Après avoir fait l’acquisition d’une pépinière, l’Ekely en 1916, Edvard Munch a passé le restant de sa vie à peindre au milieu de la verdure et des paysages enneigés, captivé par les variations d’un thème qui le hante à l’échelle humaine. À partir de la façon étrange dont l’artiste emploie les couleurs, Knausgård va souligner dans le roman A Time for Everything paru en 2004 l’exécution avec beaucoup d’énergie et d’expressivité des formes figuratives presque enfantines par l’artiste au centre de la forêt. Le procédé de sculpter d’abord l’image dans un bloc de bois pour ensuite l’imprimer sur un papier est apparent. Munch a travaillé à faire ressortir la matérialité de ses images afin d’en faire des entités plutôt que des représentations.
La professeure Ingrid D. Rowland relève un aspect culturel typiquement nordique entre le procédé d’impression avec bloc de bois de Munch et l’interprétation littéraire qu’en fait Knausgård. L’emploi du bois en tant que matériau symbolise à la fois la région sauvage et la civilisation, des coques élégantes des drakkars aux formes navales compactes des églises médiévales, c’est-à-dire que la forêt se traduit par un enracinement identitaire profond. En plus de se distinguer du monde moderne, le pivot nordique contraste avec la conception occidentale de l’environnement par le fait que la Grèce et l’Italie ont perdu ce lien avec la forêt pendant l’Antiquité, note la professeure. Les arbres ont été coupés pour construire des bateaux servant l’expansion territoriale.
Tout au long de sa carrière, Munch a expérimenté la technique en appliquant de la peinture sur des canevas non apprêtés, en diluant des pigments avec de la térébenthine pour les laisser couler dans un ruisseau coloré et en raclant la surface par coups pour donner du relief. Il a également laissé ses œuvres à l’extérieur afin que la pluie et les oiseaux laissent leurs marques.

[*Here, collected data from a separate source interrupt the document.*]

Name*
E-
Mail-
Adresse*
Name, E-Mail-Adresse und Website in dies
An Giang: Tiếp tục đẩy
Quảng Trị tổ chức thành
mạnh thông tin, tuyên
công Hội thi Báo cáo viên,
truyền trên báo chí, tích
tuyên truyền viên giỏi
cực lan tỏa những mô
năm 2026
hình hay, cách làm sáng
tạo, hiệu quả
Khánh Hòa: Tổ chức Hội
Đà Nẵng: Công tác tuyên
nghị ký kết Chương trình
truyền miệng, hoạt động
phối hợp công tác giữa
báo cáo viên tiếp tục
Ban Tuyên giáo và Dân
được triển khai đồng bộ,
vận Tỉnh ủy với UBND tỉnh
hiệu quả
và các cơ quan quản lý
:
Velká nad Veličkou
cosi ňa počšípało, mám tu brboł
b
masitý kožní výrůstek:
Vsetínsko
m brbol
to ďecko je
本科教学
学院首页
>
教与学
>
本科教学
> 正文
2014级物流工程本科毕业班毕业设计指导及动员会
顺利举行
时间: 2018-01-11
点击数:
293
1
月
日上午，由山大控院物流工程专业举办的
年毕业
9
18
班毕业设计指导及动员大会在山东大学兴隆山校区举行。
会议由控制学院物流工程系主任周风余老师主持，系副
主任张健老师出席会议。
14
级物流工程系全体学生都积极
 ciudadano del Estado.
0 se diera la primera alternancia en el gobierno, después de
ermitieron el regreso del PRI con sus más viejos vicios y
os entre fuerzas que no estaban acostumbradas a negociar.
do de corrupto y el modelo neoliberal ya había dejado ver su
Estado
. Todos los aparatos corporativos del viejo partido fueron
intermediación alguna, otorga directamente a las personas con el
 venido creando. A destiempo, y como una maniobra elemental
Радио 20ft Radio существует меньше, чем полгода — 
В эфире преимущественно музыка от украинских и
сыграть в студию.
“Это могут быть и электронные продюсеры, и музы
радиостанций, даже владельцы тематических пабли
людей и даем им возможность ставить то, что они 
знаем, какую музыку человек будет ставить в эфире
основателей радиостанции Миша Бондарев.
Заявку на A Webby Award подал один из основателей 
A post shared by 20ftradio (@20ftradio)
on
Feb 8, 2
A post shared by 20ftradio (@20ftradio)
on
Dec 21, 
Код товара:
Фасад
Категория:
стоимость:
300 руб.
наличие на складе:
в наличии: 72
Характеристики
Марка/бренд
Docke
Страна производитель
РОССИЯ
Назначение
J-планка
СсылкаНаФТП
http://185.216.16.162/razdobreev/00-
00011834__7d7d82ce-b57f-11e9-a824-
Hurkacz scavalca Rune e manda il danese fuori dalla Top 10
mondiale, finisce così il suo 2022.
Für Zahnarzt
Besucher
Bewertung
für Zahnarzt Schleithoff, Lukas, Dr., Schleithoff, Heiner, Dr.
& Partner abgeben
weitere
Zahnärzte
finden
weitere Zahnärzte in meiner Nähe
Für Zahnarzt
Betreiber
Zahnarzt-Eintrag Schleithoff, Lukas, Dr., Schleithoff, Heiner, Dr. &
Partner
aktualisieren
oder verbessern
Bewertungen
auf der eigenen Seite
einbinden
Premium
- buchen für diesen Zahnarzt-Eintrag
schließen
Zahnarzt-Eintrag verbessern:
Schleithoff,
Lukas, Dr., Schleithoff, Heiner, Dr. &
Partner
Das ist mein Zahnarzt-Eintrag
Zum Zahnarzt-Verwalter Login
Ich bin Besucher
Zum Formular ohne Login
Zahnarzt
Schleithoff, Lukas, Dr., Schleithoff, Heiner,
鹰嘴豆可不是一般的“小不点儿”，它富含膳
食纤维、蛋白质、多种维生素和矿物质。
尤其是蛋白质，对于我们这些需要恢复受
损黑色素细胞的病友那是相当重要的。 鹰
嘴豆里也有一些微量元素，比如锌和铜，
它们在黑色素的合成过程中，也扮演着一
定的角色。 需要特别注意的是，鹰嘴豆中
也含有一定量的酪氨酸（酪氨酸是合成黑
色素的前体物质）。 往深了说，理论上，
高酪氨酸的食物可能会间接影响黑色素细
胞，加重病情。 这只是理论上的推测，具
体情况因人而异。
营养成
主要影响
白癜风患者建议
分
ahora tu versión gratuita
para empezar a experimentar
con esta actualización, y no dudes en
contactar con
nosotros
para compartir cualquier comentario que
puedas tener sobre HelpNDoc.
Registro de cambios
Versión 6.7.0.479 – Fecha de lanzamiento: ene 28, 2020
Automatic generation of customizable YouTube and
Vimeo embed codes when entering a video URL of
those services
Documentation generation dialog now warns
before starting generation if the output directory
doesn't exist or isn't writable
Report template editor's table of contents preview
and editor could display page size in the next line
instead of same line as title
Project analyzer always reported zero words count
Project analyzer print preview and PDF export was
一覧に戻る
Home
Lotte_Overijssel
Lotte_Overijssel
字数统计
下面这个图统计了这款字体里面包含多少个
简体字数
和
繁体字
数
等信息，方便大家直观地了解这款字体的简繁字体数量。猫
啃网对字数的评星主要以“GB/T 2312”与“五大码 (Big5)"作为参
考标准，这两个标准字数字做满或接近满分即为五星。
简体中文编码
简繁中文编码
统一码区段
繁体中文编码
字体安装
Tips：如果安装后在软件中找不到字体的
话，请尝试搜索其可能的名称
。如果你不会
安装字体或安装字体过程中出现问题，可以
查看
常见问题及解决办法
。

C’était un peintre désordonné à la recherche de la meilleure façon de capturer une atmosphère ou un instant.
Le Cri
Au Met Breuer de New York, les visiteurs peuvent contempler Self-Portrait (1886) à l’exposition Edvard Munch: Between the Clock and the Bed. Ce tableau projette presque la même lueur ravagée des icônes de l’Antiquité, mais au lieu de nous fixer du regard, l’autoportrait du jeune Munch porte un regard oblique suprêmement timide, compare Ingrid D. Rowland.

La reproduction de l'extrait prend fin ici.